The Devil's Playground_ A Century of Pleasure and Profit in Times Square - James Traub [95]
The interim plan, evocatively called 42nd Street Now! and released in September 1993, was a Kalmanesque manifesto as much as it was a planning document. Probably it was the first document of any kind in the history of Times Square redevelopment that excited urbanists more than it did real estate developers. Stern and Kalman evoked the “thrillingly unpredictable daily drama” of the block’s street life in its age of glory, as well as its shameless commercialism: “42nd Street celebrated, as perhaps no other street or neighborhood did, the individual entrepreneur, whose brash confidence and on-the-money commercial instincts went such a long way towards defining the city’s energy and outlook, at once wildly optimistic and coolly bottom line.” The idea that there need be no contradiction between the drama of the streets and the ring of the cash register, between “authenticity” and the marketplace, was itself something of a revelation, at least in the debate over the future of 42nd Street. Indeed, the document pointedly, if hyperbolically, observed that “top quality office buildings have always been part of the 42nd Street Project Area, and will continue to be a major part of the long-term redevelopment.” Even office towers need not be incompatible with a vibrant street life. (And by this time, the original Johnson/Burgee design was history.)
A brief on behalf of a theory about a place, 42nd Street Now! was more a rhetorical document than a planning one. “The new 42nd Street will be an enhanced version of itself,” Stern and Kalman wrote, “not a gentrified theme park or festival market.” But there was a problem.
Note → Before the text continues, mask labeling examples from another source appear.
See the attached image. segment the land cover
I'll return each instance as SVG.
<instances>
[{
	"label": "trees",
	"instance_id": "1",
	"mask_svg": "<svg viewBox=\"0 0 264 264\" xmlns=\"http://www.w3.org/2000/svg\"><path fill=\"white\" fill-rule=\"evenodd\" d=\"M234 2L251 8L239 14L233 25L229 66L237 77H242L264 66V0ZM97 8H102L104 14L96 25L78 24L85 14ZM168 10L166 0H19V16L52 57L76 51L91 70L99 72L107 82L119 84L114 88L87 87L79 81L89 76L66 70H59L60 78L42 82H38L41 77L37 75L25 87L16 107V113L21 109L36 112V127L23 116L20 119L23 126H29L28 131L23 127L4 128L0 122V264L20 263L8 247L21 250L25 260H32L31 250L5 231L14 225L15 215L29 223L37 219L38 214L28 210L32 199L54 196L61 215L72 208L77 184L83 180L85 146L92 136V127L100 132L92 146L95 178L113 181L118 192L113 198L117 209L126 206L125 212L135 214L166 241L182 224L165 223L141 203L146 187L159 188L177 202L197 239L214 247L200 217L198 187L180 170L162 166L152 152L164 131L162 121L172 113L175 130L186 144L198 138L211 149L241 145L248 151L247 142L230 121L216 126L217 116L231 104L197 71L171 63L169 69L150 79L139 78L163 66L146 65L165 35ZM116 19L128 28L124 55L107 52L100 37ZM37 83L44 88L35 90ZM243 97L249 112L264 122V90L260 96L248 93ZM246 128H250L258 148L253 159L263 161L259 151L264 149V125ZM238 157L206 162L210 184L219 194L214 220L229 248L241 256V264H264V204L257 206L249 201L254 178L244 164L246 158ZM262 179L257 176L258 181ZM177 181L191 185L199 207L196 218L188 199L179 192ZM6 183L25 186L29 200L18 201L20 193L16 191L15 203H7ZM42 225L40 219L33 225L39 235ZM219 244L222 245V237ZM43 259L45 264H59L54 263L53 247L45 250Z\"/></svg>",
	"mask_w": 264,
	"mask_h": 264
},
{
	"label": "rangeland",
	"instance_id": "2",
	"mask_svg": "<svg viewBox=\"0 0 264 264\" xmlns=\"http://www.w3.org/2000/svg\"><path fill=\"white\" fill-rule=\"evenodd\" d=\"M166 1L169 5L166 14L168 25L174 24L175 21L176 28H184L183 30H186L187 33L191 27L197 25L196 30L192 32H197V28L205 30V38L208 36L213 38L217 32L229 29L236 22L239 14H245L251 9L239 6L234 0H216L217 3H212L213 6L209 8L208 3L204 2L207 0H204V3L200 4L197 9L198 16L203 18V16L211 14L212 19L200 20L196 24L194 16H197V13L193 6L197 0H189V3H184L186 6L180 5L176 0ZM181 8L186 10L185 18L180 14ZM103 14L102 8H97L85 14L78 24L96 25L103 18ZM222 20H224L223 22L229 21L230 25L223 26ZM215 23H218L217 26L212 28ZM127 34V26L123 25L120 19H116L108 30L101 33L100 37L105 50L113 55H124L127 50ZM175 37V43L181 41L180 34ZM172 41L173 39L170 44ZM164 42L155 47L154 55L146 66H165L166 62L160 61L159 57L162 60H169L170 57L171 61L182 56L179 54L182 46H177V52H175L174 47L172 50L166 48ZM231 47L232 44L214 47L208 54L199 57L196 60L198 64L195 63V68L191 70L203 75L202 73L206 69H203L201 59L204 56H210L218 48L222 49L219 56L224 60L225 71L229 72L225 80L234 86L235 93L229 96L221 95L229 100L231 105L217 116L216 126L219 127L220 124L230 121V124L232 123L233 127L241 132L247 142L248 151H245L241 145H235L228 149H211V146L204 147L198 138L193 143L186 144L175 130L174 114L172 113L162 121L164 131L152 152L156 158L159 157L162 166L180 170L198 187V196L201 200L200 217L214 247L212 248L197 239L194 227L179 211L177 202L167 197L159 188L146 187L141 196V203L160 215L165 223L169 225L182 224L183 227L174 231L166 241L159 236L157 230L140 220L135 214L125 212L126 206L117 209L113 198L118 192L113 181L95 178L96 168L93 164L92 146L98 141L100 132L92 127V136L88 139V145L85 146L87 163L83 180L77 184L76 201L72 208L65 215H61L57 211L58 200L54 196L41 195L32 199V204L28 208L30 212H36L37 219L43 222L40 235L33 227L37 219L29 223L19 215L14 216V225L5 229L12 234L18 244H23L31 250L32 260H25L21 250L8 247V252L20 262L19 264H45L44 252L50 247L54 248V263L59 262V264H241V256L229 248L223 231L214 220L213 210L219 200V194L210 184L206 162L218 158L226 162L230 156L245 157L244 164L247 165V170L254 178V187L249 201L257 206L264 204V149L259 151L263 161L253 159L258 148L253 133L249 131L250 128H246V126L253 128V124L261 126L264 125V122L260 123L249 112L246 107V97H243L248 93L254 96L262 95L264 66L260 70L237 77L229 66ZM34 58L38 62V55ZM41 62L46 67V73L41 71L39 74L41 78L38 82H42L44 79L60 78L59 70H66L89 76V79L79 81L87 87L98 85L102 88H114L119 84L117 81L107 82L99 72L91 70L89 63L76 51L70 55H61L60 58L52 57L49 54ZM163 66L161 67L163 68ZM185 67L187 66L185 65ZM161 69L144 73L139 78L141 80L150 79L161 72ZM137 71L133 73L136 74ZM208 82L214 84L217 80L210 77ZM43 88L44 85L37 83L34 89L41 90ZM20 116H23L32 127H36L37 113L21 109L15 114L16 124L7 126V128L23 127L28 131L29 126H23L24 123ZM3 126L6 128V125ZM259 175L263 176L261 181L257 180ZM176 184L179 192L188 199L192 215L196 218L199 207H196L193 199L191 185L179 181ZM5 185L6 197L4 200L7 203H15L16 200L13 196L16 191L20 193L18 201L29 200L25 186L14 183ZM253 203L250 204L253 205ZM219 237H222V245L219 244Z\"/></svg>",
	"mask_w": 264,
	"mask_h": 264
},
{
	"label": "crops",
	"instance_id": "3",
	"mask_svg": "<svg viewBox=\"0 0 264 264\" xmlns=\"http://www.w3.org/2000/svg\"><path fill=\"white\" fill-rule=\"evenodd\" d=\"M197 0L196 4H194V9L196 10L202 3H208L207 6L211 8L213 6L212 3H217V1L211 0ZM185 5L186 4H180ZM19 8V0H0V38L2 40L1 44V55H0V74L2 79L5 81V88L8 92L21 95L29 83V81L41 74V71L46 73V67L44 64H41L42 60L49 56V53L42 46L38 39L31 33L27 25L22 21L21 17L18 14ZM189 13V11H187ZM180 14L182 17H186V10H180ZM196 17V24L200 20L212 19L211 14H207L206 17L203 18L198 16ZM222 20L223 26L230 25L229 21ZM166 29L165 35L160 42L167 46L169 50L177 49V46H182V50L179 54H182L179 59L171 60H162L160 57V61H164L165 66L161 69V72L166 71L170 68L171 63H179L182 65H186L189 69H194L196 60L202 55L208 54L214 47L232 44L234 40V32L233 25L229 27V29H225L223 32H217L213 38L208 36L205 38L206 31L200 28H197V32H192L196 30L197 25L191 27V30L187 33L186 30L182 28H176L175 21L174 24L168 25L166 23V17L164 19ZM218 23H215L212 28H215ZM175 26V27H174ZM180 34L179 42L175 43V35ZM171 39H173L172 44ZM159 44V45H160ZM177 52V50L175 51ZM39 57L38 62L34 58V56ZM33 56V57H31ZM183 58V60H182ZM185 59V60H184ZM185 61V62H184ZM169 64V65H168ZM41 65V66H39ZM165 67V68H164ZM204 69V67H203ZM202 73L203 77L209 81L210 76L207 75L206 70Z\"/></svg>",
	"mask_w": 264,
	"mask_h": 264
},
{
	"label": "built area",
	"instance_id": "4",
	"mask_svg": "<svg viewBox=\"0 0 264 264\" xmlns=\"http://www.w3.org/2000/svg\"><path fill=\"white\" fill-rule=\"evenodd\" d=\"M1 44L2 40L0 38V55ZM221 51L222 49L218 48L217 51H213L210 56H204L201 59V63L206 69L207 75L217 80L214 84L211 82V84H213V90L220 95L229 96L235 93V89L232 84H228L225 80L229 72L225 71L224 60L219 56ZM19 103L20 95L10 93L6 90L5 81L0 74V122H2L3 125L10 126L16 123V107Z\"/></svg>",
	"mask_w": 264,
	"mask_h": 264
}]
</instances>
How can a plan foster a spirit whose essence is spontaneity? How can you intentionally recreate a thing never created by intention in the first place? Martin Gottlieb of the Times had asked the same question ten years earlier, without offering an answer. Stern and Kalman argued that the answer lay in 42nd Street’s peculiar archaeology. “New had been heaped on old,” they wrote, “so that the street now has a richly layered, collaged look almost unique in the world’s great entertainment places.” Forty-second Street was “a collage awaiting yet another layer.” They proposed to add, not subtract; and what they would add, essentially, was a gaudy layer of lights and signs and shiny new outer surfaces. They could not specify how these would be added without destroying the spontaneity they hoped to spark; indeed, 42nd Street Now! presented itself as “an unplan”—a very Kalmanesque word—whose goal was to provoke wild diversity by prohibiting “any uniform or coordinated system.”
Stern and Kalman’s premise was that if you gave 42nd Street a new skin to wriggle into, the old spirit would eventually return on its own. The plan included three “conceptual drawings” of 42nd Street sites decked out in glowing signage, but these are only suggestions (though the northeast corner of 42nd and Eighth now looks very much as Kalman and Stern imagined it). Stripped to its essentials, 42nd Street Now! was a mildly redacted version of the 1987 Times Square guidelines. The plan mandated minimal levels of signage and lighting up and down the street, transparent façades, long hours of operation, sidewalk amenities, and the like. Like the earlier guidelines, it largely left the question of usage—of what would actually happen on the street—up to the tenants themselves.